» Problem to work on:
Transcribe each entry below exactly. Pictures do not go in the copy.

» Data to examine:
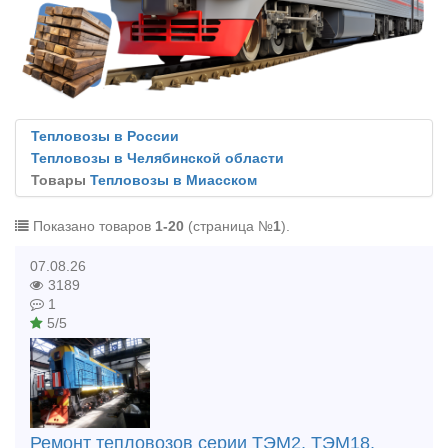
Тепловозы в России
Тепловозы в Челябинской области
Товары
Тепловозы в Миасском
Показано товаров
1-20
(страница №
1
).
07.08.26
3189
1
5/5
Ремонт тепловозов серии ТЭМ2, ТЭМ18,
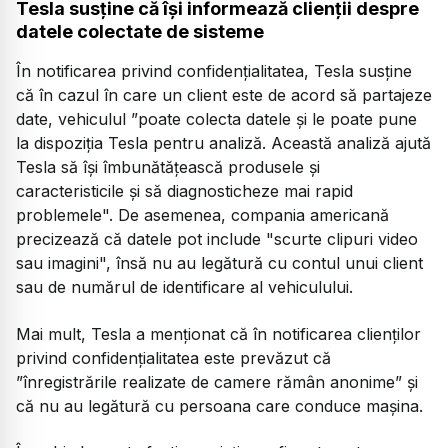
Tesla susține că își informează clienții despre
datele colectate de sisteme
În notificarea privind confidențialitatea, Tesla susține
că în cazul în care un client este de acord să partajeze
date, vehiculul ”poate colecta datele și le poate pune
la dispoziția Tesla pentru analiză. Această analiză ajută
Tesla să își îmbunătățească produsele și
caracteristicile și să diagnosticheze mai rapid
problemele". De asemenea, compania americană
precizează că datele pot include "scurte clipuri video
sau imagini", însă nu au legătură cu contul unui client
sau de numărul de identificare al vehiculului.
Mai mult, Tesla a menționat că în notificarea clienților
privind confidențialitatea este prevăzut că
”înregistrările realizate de camere rămân anonime” și
că nu au legătură cu persoana care conduce mașina.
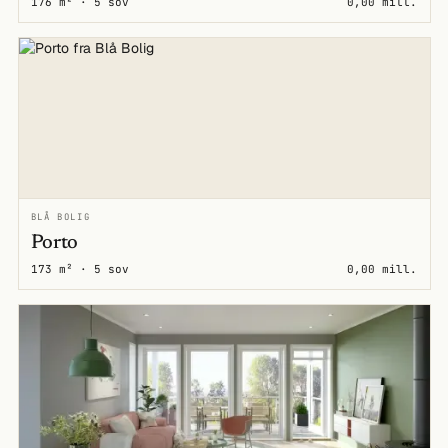
176 m² · 5 sov
0,00 mill.
BLÅ BOLIG
Porto
173 m² · 5 sov
0,00 mill.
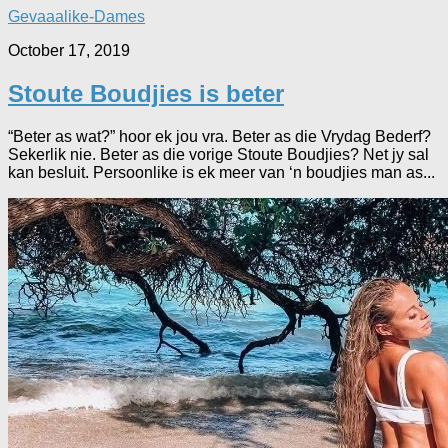
Gevaaalike-Dames
October 17, 2019
Stoute Boudjies is beter
“Beter as wat?” hoor ek jou vra. Beter as die Vrydag Bederf?
Sekerlik nie. Beter as die vorige Stoute Boudjies? Net jy sal
kan besluit. Persoonlike is ek meer van ‘n boudjies man as...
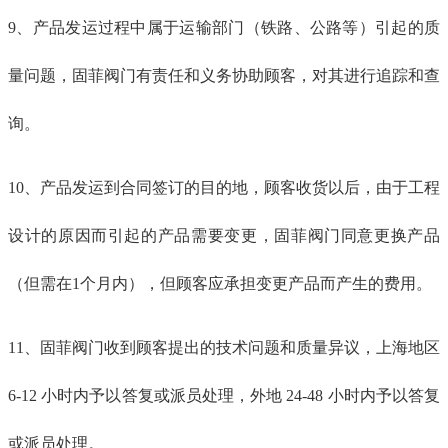
9、产品发运过程中属于运输部门（铁路、公路等）引起的质
量问题，固菲阀门有责任和义务协助顾客，对其进行追踪和查
询。
10、产品发运到合同签订的目的地，顾客收货以后，由于工程
设计的原因而引起的产品需要变更，固菲阀门同意更换产品
（但需在1个月内），但顾客应承担变更产品而产生的费用。
11、固菲阀门收到顾客提出的技术问题和质量异议，上海地区
6-12 小时内予以答复或派员处理，外地 24-48 小时内予以答复
或派员处理。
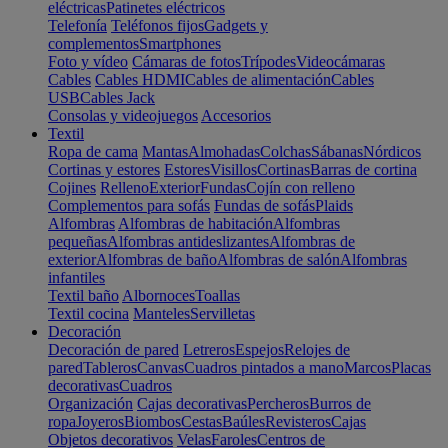
eléctricas
Patinetes eléctricos
Telefonía
Teléfonos fijos
Gadgets y
complementos
Smartphones
Foto y vídeo
Cámaras de fotos
Trípodes
Videocámaras
Cables
Cables HDMI
Cables de alimentación
Cables
USB
Cables Jack
Consolas y videojuegos
Accesorios
Textil
Ropa de cama
Mantas
Almohadas
Colchas
Sábanas
Nórdicos
Cortinas y estores
Estores
Visillos
Cortinas
Barras de cortina
Cojines
Relleno
Exterior
Fundas
Cojín con relleno
Complementos para sofás
Fundas de sofás
Plaids
Alfombras
Alfombras de habitación
Alfombras
pequeñas
Alfombras antideslizantes
Alfombras de
exterior
Alfombras de baño
Alfombras de salón
Alfombras
infantiles
Textil baño
Albornoces
Toallas
Textil cocina
Manteles
Servilletas
Decoración
Decoración de pared
Letreros
Espejos
Relojes de
pared
Tableros
Canvas
Cuadros pintados a mano
Marcos
Placas
decorativas
Cuadros
Organización
Cajas decorativas
Percheros
Burros de
ropa
Joyeros
Biombos
Cestas
Baúles
Revisteros
Cajas
Objetos decorativos
Velas
Faroles
Centros de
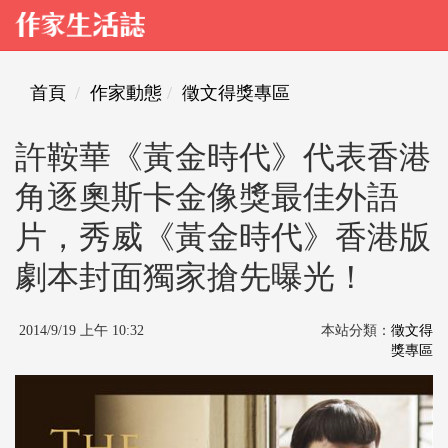
首頁
作家動態
徵文得獎專區
許鞍華《黃金時代》代表香港
角逐奧斯卡金像獎最佳外語
片，秀威《黃金時代》香港版
劇本封面獨家搶先曝光！
2014/9/19 上午 10:32
本站分類：
徵文得
獎專區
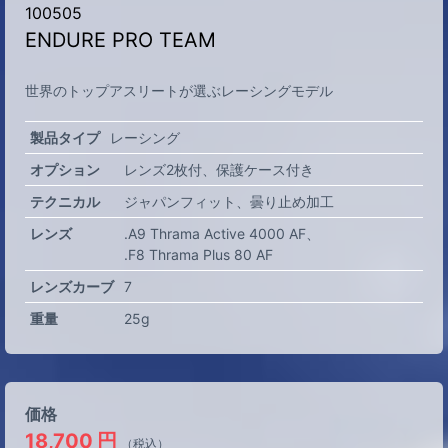
100505
ENDURE PRO TEAM
世界のトップアスリートが選ぶレーシングモデル
製品タイプ
レーシング
オプション
レンズ2枚付
保護ケース付き
テクニカル
ジャパンフィット
曇り止め加工
レンズ
.A9 Thrama Active 4000 AF
.F8 Thrama Plus 80 AF
レンズカーブ
7
重量
25g
価格
18,700
円
（税込）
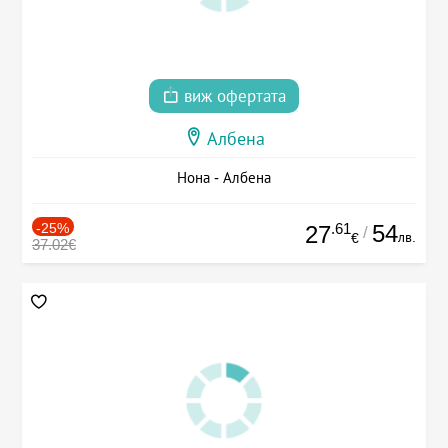
виж офертата
Албена
Нона - Албена
-25%
.61
54
27
/
лв.
€
37.02€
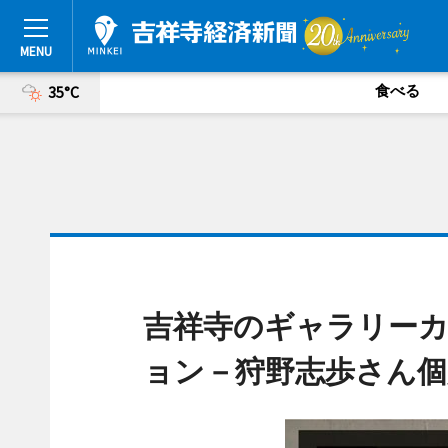
食べる
35°C
吉祥寺のギャラリー
ョン－狩野志歩さん個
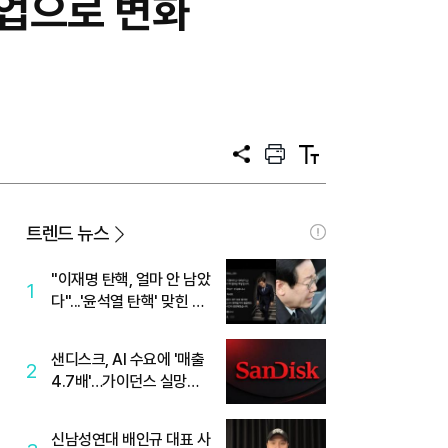
기업으로 변화
공
프
텍
유
린
스
트
트
크
기
트렌드 뉴스
"이재명 탄핵, 얼마 안 남았
1
다"...'윤석열 탄핵' 맞힌 무
당, '성지글' 등장
샌디스크, AI 수요에 '매출
2
4.7배'…가이던스 실망에
'주가는 하락'
신남성연대 배인규 대표 사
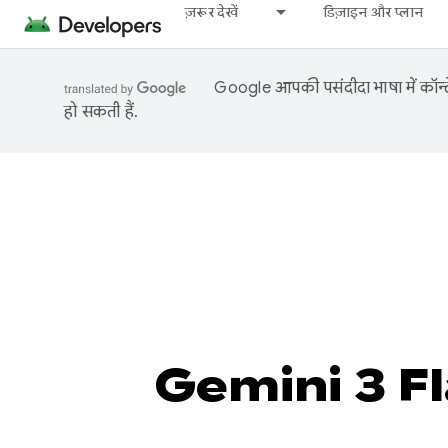
ज़रूर देखें
डिज़ाइन और प्लान
Google आपकी पसंदीदा भाषा में कॉन्टे
हो सकती हैं.
Gemini 3 Flash क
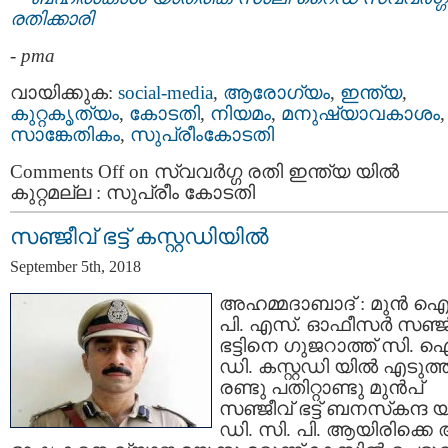
രതിക്കാരി
-
pma
വായിക്കുക:
social-media
,
ആരോഗ്യം
,
ഇന്ത്യ
,
കുറ്റകൃത്യം
,
കോടതി
,
നിയമം
,
മനുഷ്യാവകാശം
,
സാങ്കേതികം
,
സുപ്രീംകോടതി
Comments Off
on സ്വവർഗ്ഗ രതി ഇന്ത്യ യിൽ
കുറ്റമല്ല :​​ സുപ്രീം കോടതി
സഞ്ജീവ് ഭട്ട് കസ്റ്റഡിയില്‍
September 5th, 2018
അഹമ്മദാബാദ് : മുൻ ഐ
പി. എസ്. ഓഫീസർ സഞ്ജ
ഭട്ടിനെ ഗുജറാത്ത് സി. 
ഡി. കസ്റ്റഡി യില്‍ എടുത്ത
രണ്ടു പതിറ്റാണ്ടു മുന്‍പ്
സഞ്ജീവ് ഭട്ട് ബനസ്‌കന്ദ യ
ഡി. സി. പി. ആയിരിക്കെ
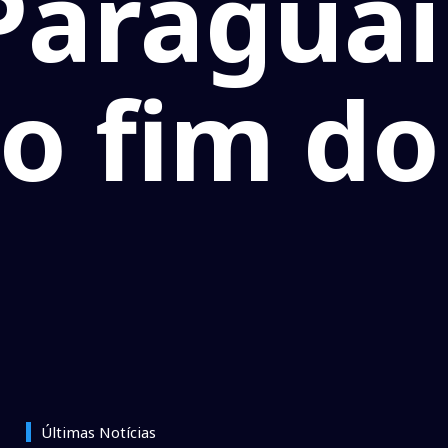
Paraguai
no fim do
Últimas Notícias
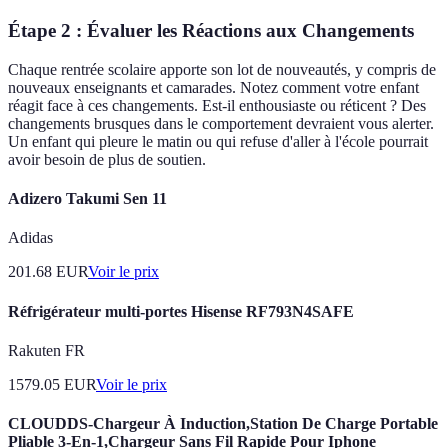
Étape 2 : Évaluer les Réactions aux Changements
Chaque rentrée scolaire apporte son lot de nouveautés, y compris de
nouveaux enseignants et camarades. Notez comment votre enfant
réagit face à ces changements. Est-il enthousiaste ou réticent ? Des
changements brusques dans le comportement devraient vous alerter.
Un enfant qui pleure le matin ou qui refuse d'aller à l'école pourrait
avoir besoin de plus de soutien.
Adizero Takumi Sen 11
Adidas
201.68
EUR
Voir le prix
Réfrigérateur multi-portes Hisense RF793N4SAFE
Rakuten FR
1579.05
EUR
Voir le prix
CLOUDDS-Chargeur À Induction,Station De Charge Portable
Pliable 3-En-1,Chargeur Sans Fil Rapide Pour Iphone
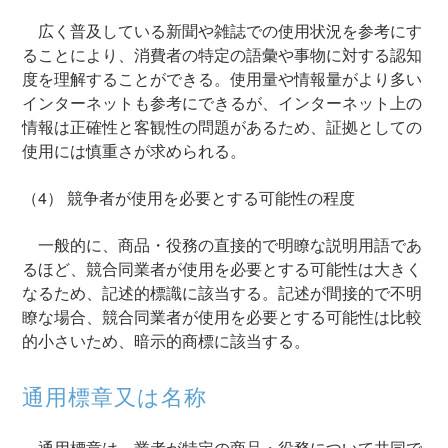
広く普及している新聞や雑誌での使用状況を参考にす
ることにより、消費者の特定の語彙や事物に対する認知
度を理解することができる。使用量や情報量がより多い
インターネットも参考にできるが、インターネット上の
情報は正確性と客観性の問題があるため、証拠としての
使用には慎重さが求められる。
（4）
競争者が使用を必要とする可能性の程度
一般的に、商品・役務の直接的で明瞭な説明用語であ
るほど、競合同業者が使用を必要とする可能性は大きく
なるため、記述的標識に該当する。記述が間接的で不明
瞭な場合、競合同業者が使用を必要とする可能性は比較
的小さいため、暗示的商標に該当する。
通用標章又は名称
通用標章は、業者が特定の商品・役務について共同で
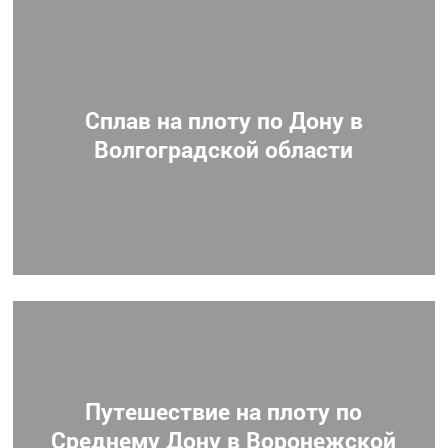
Сплав на плоту по Дону в
Волгоградской области
Путешествие на плоту по
Среднему Дону в Воронежской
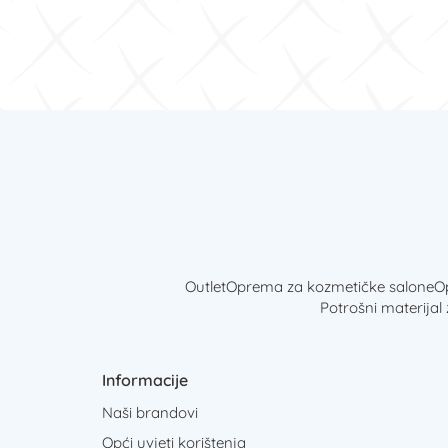
Outlet
Oprema za kozmetičke salone
Op
Potrošni materijal
Informacije
Naši brandovi
Opći uvjeti korištenja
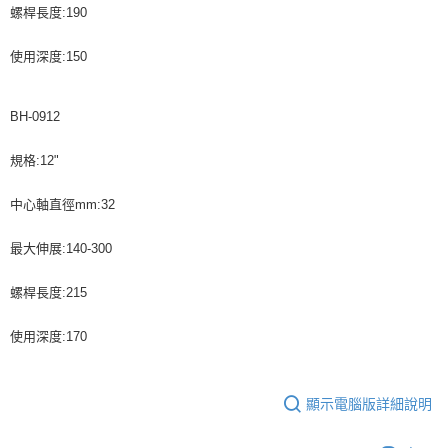
螺桿長度:190
使用深度:150
BH-0912
規格:12"
中心軸直徑mm:32
最大伸展:140-300
螺桿長度:215
使用深度:170
顯示電腦版詳細說明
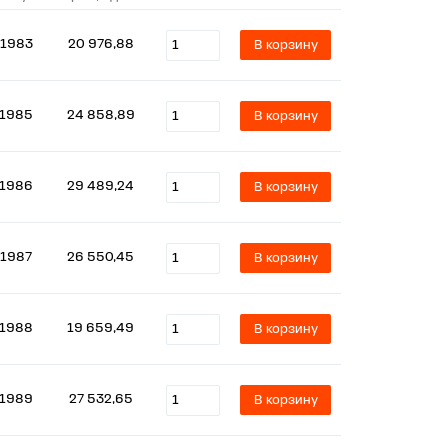
1983
20 976,88
В корзину
1985
24 858,89
В корзину
1986
29 489,24
В корзину
1987
26 550,45
В корзину
1988
19 659,49
В корзину
1989
27 532,65
В корзину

» Your solution:
Тепловозы в России
Тепловозы в Челябинской области
Товары
Тепловозы в Миасском
Показано товаров
1-20
(страница №
1
).
07.08.26
3189
1
5/5
Ремонт тепловозов серии ТЭМ2, ТЭМ18,
Tesla susține că își informează clienții despre
datele colectate de sisteme
În notificarea privind confidențialitatea, Tesla susține
că în cazul în care un client este de acord să partajeze
date, vehiculul ”poate colecta datele și le poate pune
la dispoziția Tesla pentru analiză. Această analiză ajută
Tesla să își îmbunătățească produsele și
caracteristicile și să diagnosticheze mai rapid
problemele". De asemenea, compania americană
precizează că datele pot include "scurte clipuri video
sau imagini", însă nu au legătură cu contul unui client
sau de numărul de identificare al vehiculului.
Mai mult, Tesla a menționat că în notificarea clienților
privind confidențialitatea este prevăzut că
”înregistrările realizate de camere rămân anonime” și
că nu au legătură cu persoana care conduce mașina.
176 m² · 5 sov
0,00 mill.
BLÅ BOLIG
Porto
173 m² · 5 sov
0,00 mill.
Gevaaalike-Dames
October 17, 2019
Stoute Boudjies is beter
“Beter as wat?” hoor ek jou vra. Beter as die Vrydag Bederf?
Sekerlik nie. Beter as die vorige Stoute Boudjies? Net jy sal
kan besluit. Persoonlike is ek meer van ‘n boudjies man as...
9、产品发运过程中属于运输部门（铁路、公路等）引起的质
量问题，固菲阀门有责任和义务协助顾客，对其进行追踪和查
询。
10、产品发运到合同签订的目的地，顾客收货以后，由于工程
设计的原因而引起的产品需要变更，固菲阀门同意更换产品
（但需在1个月内），但顾客应承担变更产品而产生的费用。
11、固菲阀门收到顾客提出的技术问题和质量异议，上海地区
6-12 小时内予以答复或派员处理，外地 24-48 小时内予以答复
或派员处理。
eléctricas
Patinetes eléctricos
Telefonía
Teléfonos fijos
Gadgets y
complementos
Smartphones
Foto y vídeo
Cámaras de fotos
Trípodes
Videocámaras
Cables
Cables HDMI
Cables de alimentación
Cables
USB
Cables Jack
Consolas y videojuegos
Accesorios
Textil
Ropa de cama
Mantas
Almohadas
Colchas
Sábanas
Nórdicos
Cortinas y estores
Estores
Visillos
Cortinas
Barras de cortina
Cojines
Relleno
Exterior
Fundas
Cojín con relleno
Complementos para sofás
Fundas de sofás
Plaids
Alfombras
Alfombras de habitación
Alfombras
pequeñas
Alfombras antideslizantes
Alfombras de
exterior
Alfombras de baño
Alfombras de salón
Alfombras
infantiles
Textil baño
Albornoces
Toallas
Textil cocina
Manteles
Servilletas
Decoración
Decoración de pared
Letreros
Espejos
Relojes de
pared
Tableros
Canvas
Cuadros pintados a mano
Marcos
Placas
decorativas
Cuadros
Organización
Cajas decorativas
Percheros
Burros de
ropa
Joyeros
Biombos
Cestas
Baúles
Revisteros
Cajas
Objetos decorativos
Velas
Faroles
Centros de
首頁
作家動態
徵文得獎專區
許鞍華《黃金時代》代表香港
角逐奧斯卡金像獎最佳外語
片，秀威《黃金時代》香港版
劇本封面獨家搶先曝光！
2014/9/19 上午 10:32
本站分類：
徵文得
獎專區
100505
ENDURE PRO TEAM
世界のトップアスリートが選ぶレーシングモデル
製品タイプ
レーシング
オプション
レンズ2枚付
保護ケース付き
テクニカル
ジャパンフィット
曇り止め加工
レンズ
.A9 Thrama Active 4000 AF
.F8 Thrama Plus 80 AF
レンズカーブ
7
重量
25g
価格
18,700
円
（税込）
виж офертата
Албена
Нона - Албена
-25%
.61
54
27
/
лв.
€
37.02€
食べる
35°C
吉祥寺のギャラリー
ョン－狩野志歩さん個
기업으로 변화
공
프
텍
유
린
스
트
트
크
기
트렌드 뉴스
"이재명 탄핵, 얼마 안 남았
1
다"...'윤석열 탄핵' 맞힌 무
당, '성지글' 등장
샌디스크, AI 수요에 '매출
2
4.7배'…가이던스 실망에
'주가는 하락'
신남성연대 배인규 대표 사
ज़रूर देखें
डिज़ाइन और प्लान
Google आपकी पसंदीदा भाषा में कॉन्टे
हो सकती हैं.
Gemini 3 Flash क
രതിക്കാരി
-
pma
വായിക്കുക:
social-media
,
ആരോഗ്യം
,
ഇന്ത്യ
,
കുറ്റകൃത്യം
,
കോടതി
,
നിയമം
,
മനുഷ്യാവകാശം
,
സാങ്കേതികം
,
സുപ്രീംകോടതി
Comments Off
on സ്വവർഗ്ഗ രതി ഇന്ത്യ യിൽ
കുറ്റമല്ല :​​ സുപ്രീം കോടതി
സഞ്ജീവ് ഭട്ട് കസ്റ്റഡിയില്‍
September 5th, 2018
അഹമ്മദാബാദ് : മുൻ ഐ
പി. എസ്. ഓഫീസർ സഞ്ജ
ഭട്ടിനെ ഗുജറാത്ത് സി. 
ഡി. കസ്റ്റഡി യില്‍ എടുത്ത
രണ്ടു പതിറ്റാണ്ടു മുന്‍പ്
സഞ്ജീവ് ഭട്ട് ബനസ്‌കന്ദ യ
ഡി. സി. പി. ആയിരിക്കെ
Paraguai
no fim do
Últimas Notícias
Étape 2 : Évaluer les Réactions aux Changements
Chaque rentrée scolaire apporte son lot de nouveautés, y compris de
nouveaux enseignants et camarades. Notez comment votre enfant
réagit face à ces changements. Est-il enthousiaste ou réticent ? Des
changements brusques dans le comportement devraient vous alerter.
Un enfant qui pleure le matin ou qui refuse d'aller à l'école pourrait
avoir besoin de plus de soutien.
Adizero Takumi Sen 11
Adidas
201.68
EUR
Voir le prix
Réfrigérateur multi-portes Hisense RF793N4SAFE
Rakuten FR
1579.05
EUR
Voir le prix
CLOUDDS-Chargeur À Induction,Station De Charge Portable
Pliable 3-En-1,Chargeur Sans Fil Rapide Pour Iphone
広く普及している新聞や雑誌での使用状況を参考にす
ることにより、消費者の特定の語彙や事物に対する認知
度を理解することができる。使用量や情報量がより多い
インターネットも参考にできるが、インターネット上の
情報は正確性と客観性の問題があるため、証拠としての
使用には慎重さが求められる。
（4）
競争者が使用を必要とする可能性の程度
一般的に、商品・役務の直接的で明瞭な説明用語であ
るほど、競合同業者が使用を必要とする可能性は大きく
なるため、記述的標識に該当する。記述が間接的で不明
瞭な場合、競合同業者が使用を必要とする可能性は比較
的小さいため、暗示的商標に該当する。
通用標章又は名称
通用標章は、業者が特定の商品・役務について共同で
Сплав на плоту по Дону в
Волгоградской области
Путешествие на плоту по
Среднему Дону в Воронежской
Outlet
Oprema za kozmetičke salone
Op
Potrošni materijal
Informacije
Naši brandovi
Opći uvjeti korištenja
螺桿長度:190
使用深度:150
BH-0912
規格:12"
中心軸直徑mm:32
最大伸展:140-300
螺桿長度:215
使用深度:170
顯示電腦版詳細說明
1983
20 976,88
В корзину
1985
24 858,89
В корзину
1986
29 489,24
В корзину
1987
26 550,45
В корзину
1988
19 659,49
В корзину
1989
27 532,65
В корзину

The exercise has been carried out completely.